Nevada and D.C. Courts Give Priority of Position to HOA Assessment "Superliens" Over First Mortgages
In late August, the D.C. Court of Appeals rendered a decision in Chase Plaza Condominium Association, Inc. v. J.P. Morgan Chase Bank, N.A., CA-5826-10 (August 28, 2014) determining that a homeowner's association's (HOA's) statutory "super-priority" lien, or superlien, for unpaid assessments took priority of position over other liens, including a lender's mortgage lien. Read that again: not just priority of payment, but priority of position for these HOA assessment superliens.
In jurisdictions (like D.C.) that have adopted these "superliens" -- there are some 20 jurisdictions, in varying definitions -- the HOA assessment superlien has priority over mortgages and deeds of trust, even if senior or preexisting, "to the extent of common expense assessments ... which would have become due in the absence of acceleration during the [six] months immediately preceding institution of an action to enforce the lien." D.C. Code 42-193.13(a)(2).
Last month, the Nevada Supreme Court followed suit and concluded in SFR Investments Pool 1, LLC v.
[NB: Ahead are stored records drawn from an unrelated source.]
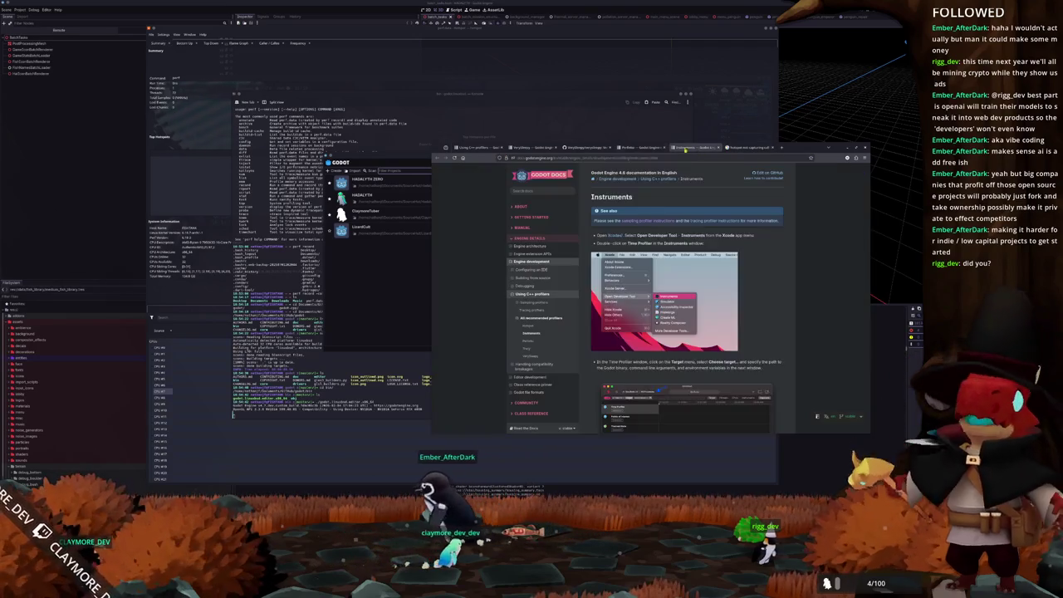
pyautogui.click(644, 148)
pyautogui.click(589, 148)
pyautogui.click(536, 148)
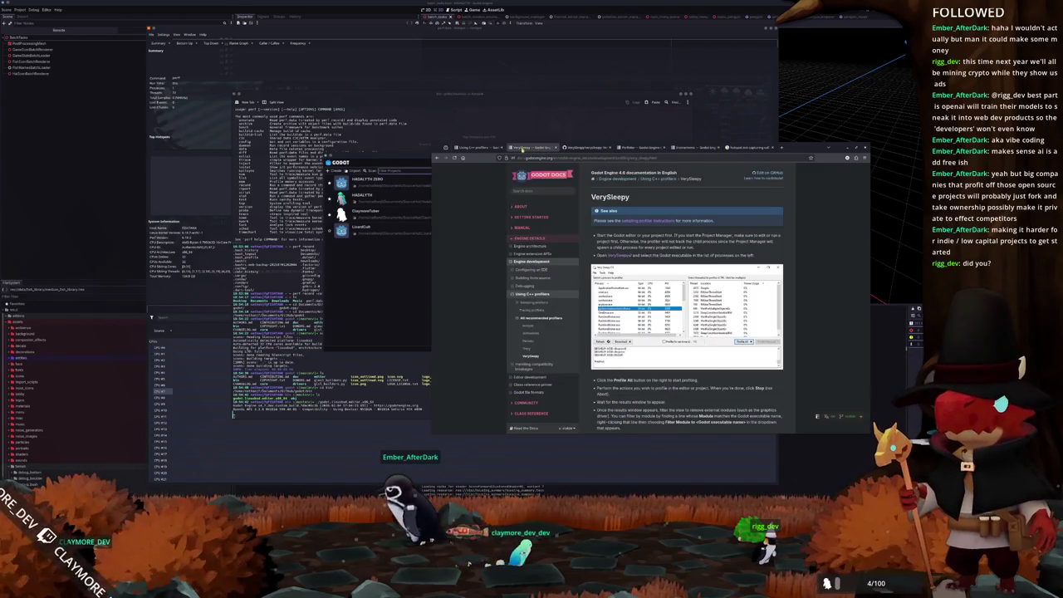
pyautogui.click(480, 150)
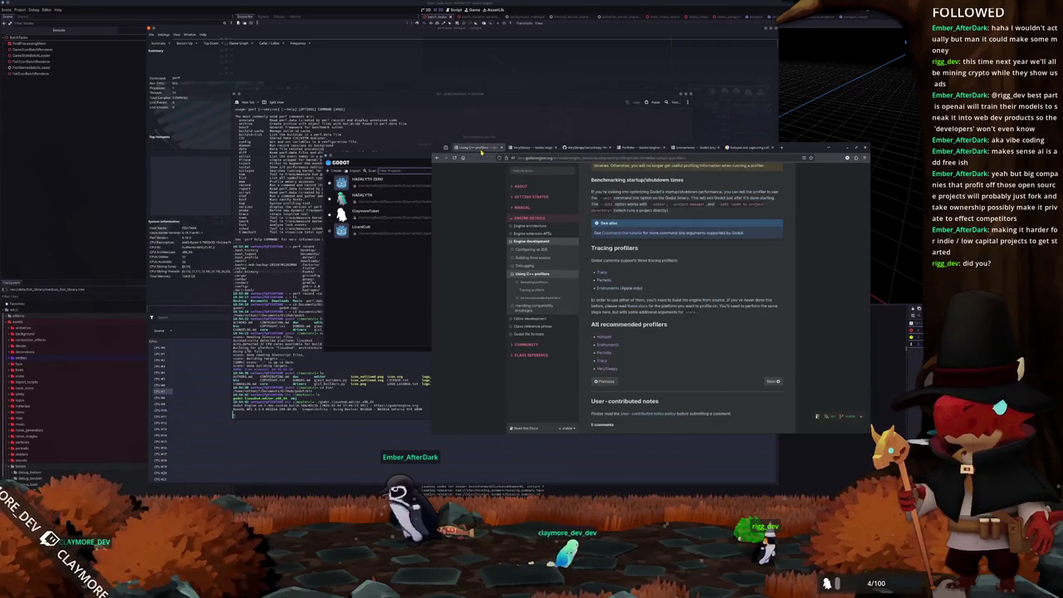
pyautogui.click(605, 337)
# - Read through the Hotspot profiling section, then bring the Hotspot profiler back to the front
pyautogui.scroll(-3, 587, 303)
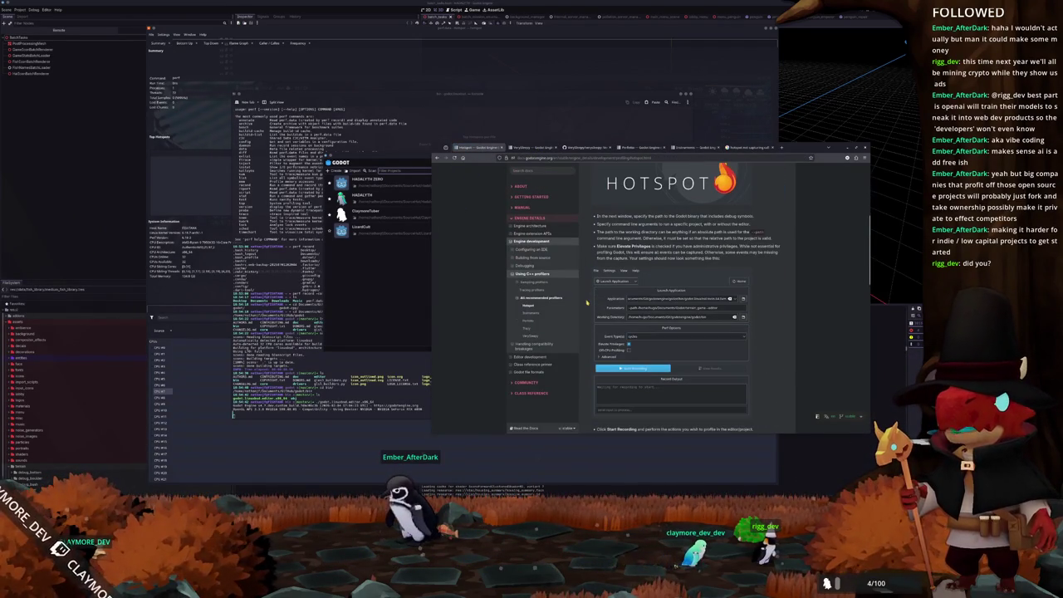
pyautogui.scroll(-1, 581, 314)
U.S. Bank, N.A., No. 63078 (Sept. 18, 2014) that the Nevada HOA lien statute is based on the Uniform Common Interest Ownership Act of 1982 (along with at least seven other states: AK, CO, CT, DE, MN, VT and WV; NC is not such a state). To that extent, the Nevada Court concluded that a portion of an HOA assessment lien was superior in position -- position priority -- to a first deed of trust and rejected the lender's argument that the statute only afforded a payment priority to the HOA and its superlien.
What is the actual impact? Well, if the HOA forecloses its superlien, not only does it collect its debt, but it eliminates or "wipes away" the first mortgage or first deed of trust, as well as any other junior liens on the property.
What is the practical impact? Lenders with first position are forced, in most cases, to pay off the HOA's assessment superlien in order to preserve the first position. If not, and foreclosure is completed, the sale price can sometimes fall "at an amount equal to or slightly above the HOA dues in arrears", as reported by the Wall Street Journal.
The justification for these HOA superliens is quite simple: HOAs are critical to the preservation of the value of the community, and should wield significant authority to ensure that they receive the funds necessary to maintain the community and, so, real estate valuations.
The significance of that ruling for lenders, borrowers and HOAs cannot be understated in states granting these HOA superliens. For HOAs, these cases cement the power they have to obtain payment for past due assessments. For lenders, on the other hand, enforcement strategies must change and underwriting and loan documentation practices must evolve.
The lender in the Nevada case has petitioned the State Supreme Court for reconsideration; we can expect a move to the Supreme Court of the United States if that bid is unsuccessful. The stakes are just too high, it seems.